_ACTIVITY_. A complete copy of the entries, exactly as written, is the expected result.

Records drawn from a dataset
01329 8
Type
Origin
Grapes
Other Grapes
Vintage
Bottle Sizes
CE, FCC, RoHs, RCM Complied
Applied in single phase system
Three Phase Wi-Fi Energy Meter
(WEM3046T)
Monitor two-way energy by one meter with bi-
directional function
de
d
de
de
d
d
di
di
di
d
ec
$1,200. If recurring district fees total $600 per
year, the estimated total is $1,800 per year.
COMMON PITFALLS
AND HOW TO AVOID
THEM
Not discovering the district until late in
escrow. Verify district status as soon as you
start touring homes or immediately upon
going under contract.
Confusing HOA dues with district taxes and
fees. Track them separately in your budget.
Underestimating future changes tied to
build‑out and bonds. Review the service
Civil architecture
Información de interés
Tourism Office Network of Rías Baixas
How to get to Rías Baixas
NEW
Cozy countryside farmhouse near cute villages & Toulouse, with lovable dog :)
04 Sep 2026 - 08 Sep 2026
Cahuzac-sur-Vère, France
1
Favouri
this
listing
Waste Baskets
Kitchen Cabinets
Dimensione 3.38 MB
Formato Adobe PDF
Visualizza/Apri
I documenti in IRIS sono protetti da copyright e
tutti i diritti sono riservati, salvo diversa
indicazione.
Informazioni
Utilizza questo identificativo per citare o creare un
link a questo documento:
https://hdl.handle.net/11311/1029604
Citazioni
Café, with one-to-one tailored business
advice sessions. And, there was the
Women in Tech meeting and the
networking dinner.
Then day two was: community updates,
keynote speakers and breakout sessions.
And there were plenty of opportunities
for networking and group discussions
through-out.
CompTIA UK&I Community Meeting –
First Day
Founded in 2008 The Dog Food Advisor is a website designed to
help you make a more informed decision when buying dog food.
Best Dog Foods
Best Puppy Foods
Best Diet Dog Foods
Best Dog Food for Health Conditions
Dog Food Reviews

_SOLUTION FOR THIS EXERCISE_.
01329 8
Type
Origin
Grapes
Other Grapes
Vintage
Bottle Sizes
CE, FCC, RoHs, RCM Complied
Applied in single phase system
Three Phase Wi-Fi Energy Meter
(WEM3046T)
Monitor two-way energy by one meter with bi-
directional function
de
d
de
de
d
d
di
di
di
d
ec
$1,200. If recurring district fees total $600 per
year, the estimated total is $1,800 per year.
COMMON PITFALLS
AND HOW TO AVOID
THEM
Not discovering the district until late in
escrow. Verify district status as soon as you
start touring homes or immediately upon
going under contract.
Confusing HOA dues with district taxes and
fees. Track them separately in your budget.
Underestimating future changes tied to
build‑out and bonds. Review the service
Civil architecture
Información de interés
Tourism Office Network of Rías Baixas
How to get to Rías Baixas
NEW
Cozy countryside farmhouse near cute villages & Toulouse, with lovable dog :)
04 Sep 2026 - 08 Sep 2026
Cahuzac-sur-Vère, France
1
Favouri
this
listing
Waste Baskets
Kitchen Cabinets
Dimensione 3.38 MB
Formato Adobe PDF
Visualizza/Apri
I documenti in IRIS sono protetti da copyright e
tutti i diritti sono riservati, salvo diversa
indicazione.
Informazioni
Utilizza questo identificativo per citare o creare un
link a questo documento:
https://hdl.handle.net/11311/1029604
Citazioni
Café, with one-to-one tailored business
advice sessions. And, there was the
Women in Tech meeting and the
networking dinner.
Then day two was: community updates,
keynote speakers and breakout sessions.
And there were plenty of opportunities
for networking and group discussions
through-out.
CompTIA UK&I Community Meeting –
First Day
Founded in 2008 The Dog Food Advisor is a website designed to
help you make a more informed decision when buying dog food.
Best Dog Foods
Best Puppy Foods
Best Diet Dog Foods
Best Dog Food for Health Conditions
Dog Food Reviews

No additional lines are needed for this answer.